The court ultimately sided with Van Buren. "The Government's interpretation of the 'exceeds authorized access' clause would attach criminal penalties to a breathtaking amount of commonplace computer activity," the opinion, written by Justice Amy Coney Barrett, reads. "For instance, employers commonly state that computers and electronic devices can be used only for business purposes. On the Government's reading, an employee who sends a personal e-mail or reads the news using a work computer has violated the CFAA."
Defining the word 'so'
The CFAA is pretty clear about what it means to break into a computer system as an unauthorized user. But the Van Buren decision creates an important clarification about what it means to be an authorized user who exceeds that authorized access. The decision rests in part on a close read of the statute, which defines exceeding authorized access to mean accessing a computer "with authorization and to use such access to obtain or alter information in the computer that the accesser is not entitled so to obtain or alter."
The question was whether Van Buren was, in fact, "entitled so to obtain" the information in the database he accessed. The government read the clause broadly, interpreting it to mean that authorized users of a computer system could exceed authorized access by accessing readily available information in certain unauthorized circumstances. But Van Buren argued, and the court agreed, that he would only be violating the statute if he had used the computer to access gated information he shouldn't have had access to.
What's less clear from this decision, as Berkeley Law professor Orin Kerr pointed out on Twitter, is how exactly the court defines a gate. "Does there need to be a technological gate, or can a gate of words ('do not access this computer for a bad purpose') suffice?" Kerr asked.
Not everyone viewed the court's framing as particularly helpful and called instead for more extensive reform of CFAA. "We're now going to have an endless string of debates about what the hell 'areas of a computer' means, as though that is a meaningful mental model for thinking about how computers actually work," tweeted Blake Reid, a professor of technology policy at Colorado Law. "I guess the upside is that the court says we're now going to use a sort of geographically oriented frame for that analysis, looking at *what* you're authorized to access and not deeply examining the reasons why."

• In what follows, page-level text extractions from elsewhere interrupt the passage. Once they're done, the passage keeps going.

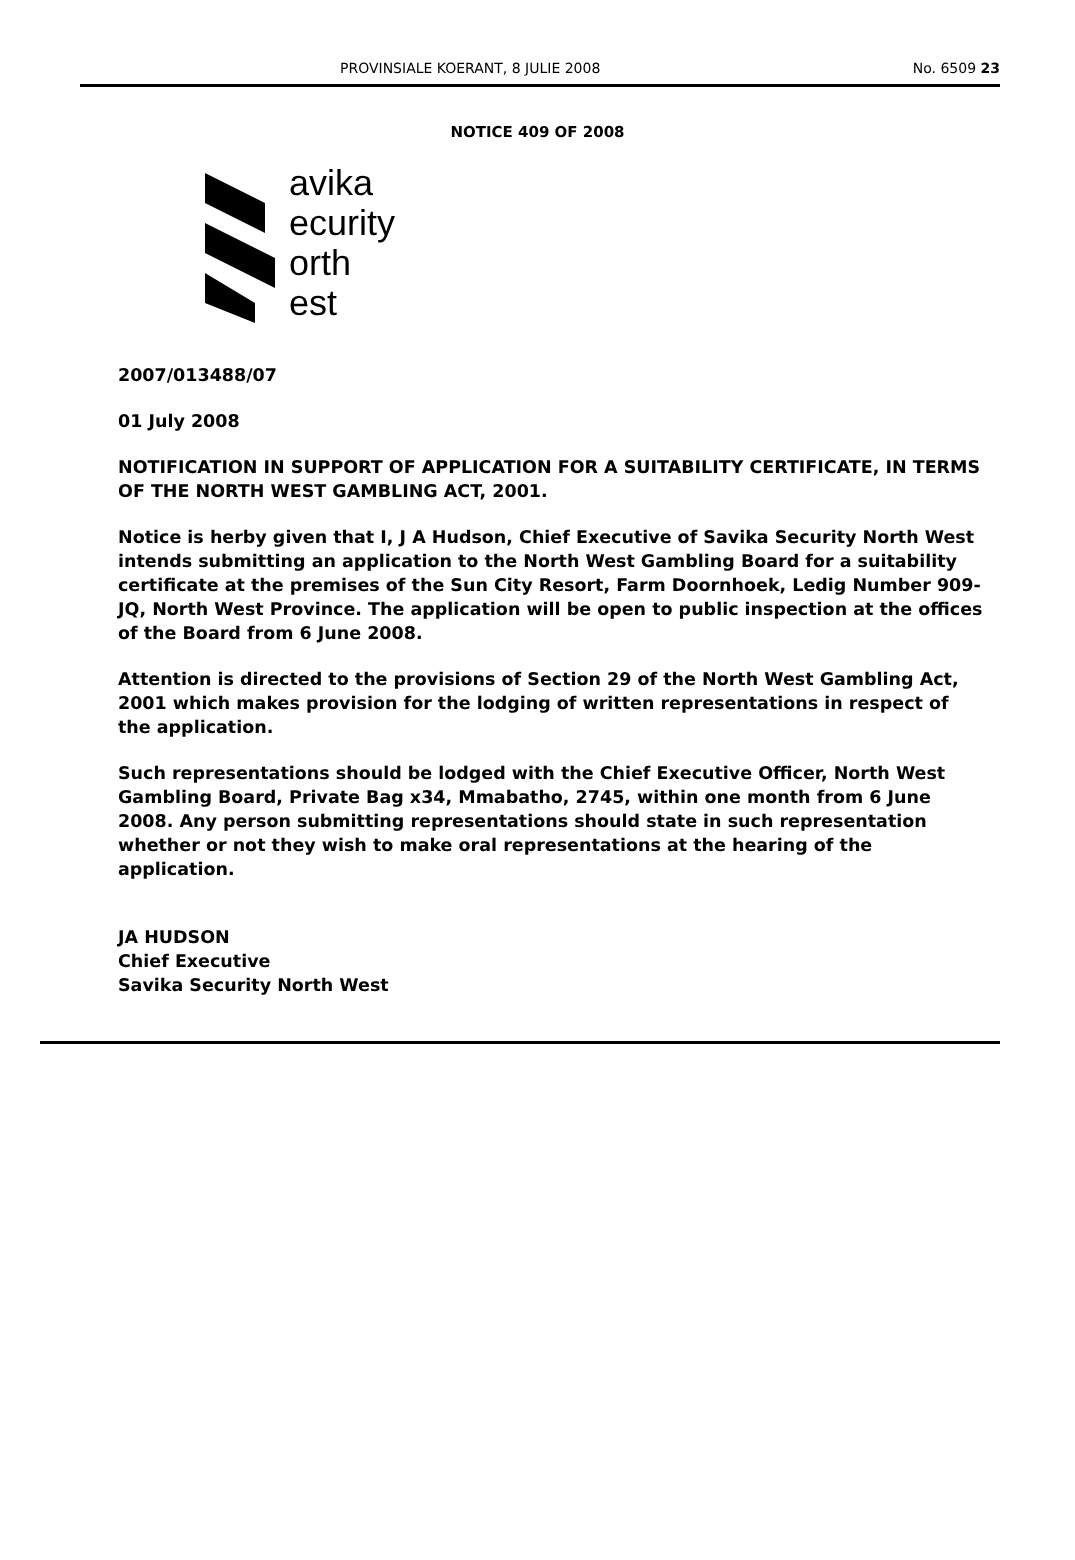PROVINSIALE KOERANT, 8 JULIE 2008 No. 6509 23
NOTICE 409 OF 2008
avika
ecurity
orth
est
2007/013488/07
01 July 2008
NOTIFICATION IN SUPPORT OF APPLICATION FOR A SUITABILITY CERTIFICATE, IN TERMS OF THE NORTH WEST GAMBLING ACT, 2001.
Notice is herby given that I, J A Hudson, Chief Executive of Savika Security North West intends submitting an application to the North West Gambling Board for a suitability certificate at the premises of the Sun City Resort, Farm Doornhoek, Ledig Number 909-JQ, North West Province. The application will be open to public inspection at the offices of the Board from 6 June 2008.
Attention is directed to the provisions of Section 29 of the North West Gambling Act, 2001 which makes provision for the lodging of written representations in respect of the application.
Such representations should be lodged with the Chief Executive Officer, North West Gambling Board, Private Bag x34, Mmabatho, 2745, within one month from 6 June 2008. Any person submitting representations should state in such representation whether or not they wish to make oral representations at the hearing of the application.
JA HUDSON
Chief Executive
Savika Security North West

Still, the majority opinion appears to substantially impact tech companies' ability to argue that its users — all authorized to access their platforms — have violated the CFAA by disobeying their terms of service, which often forbid activities like data scraping or creating false identities. Researchers have argued both tactics are essential to better understanding online platforms.
In his dissent, Justice Clarence Thomas offered a broader interpretation of what it means to exceed authorized access. "The question here is straightforward: Would an ordinary reader of the English language understand Van Buren to have 'exceed[ed] authorized access' to the database when he used it under circumstances that were expressly forbidden?" Thomas wrote. "In my view, the answer is yes."
Thomas also took issue with the court's concerns about criminalizing all kinds of benign behaviors. "Much of the Federal Code criminalizes common activity," Thomas wrote. "It is understandable to be uncomfortable with so much conduct being criminalized, but that discomfort does not give us authority to alter statutes."
This story has been updated to include additional information from the court's decision.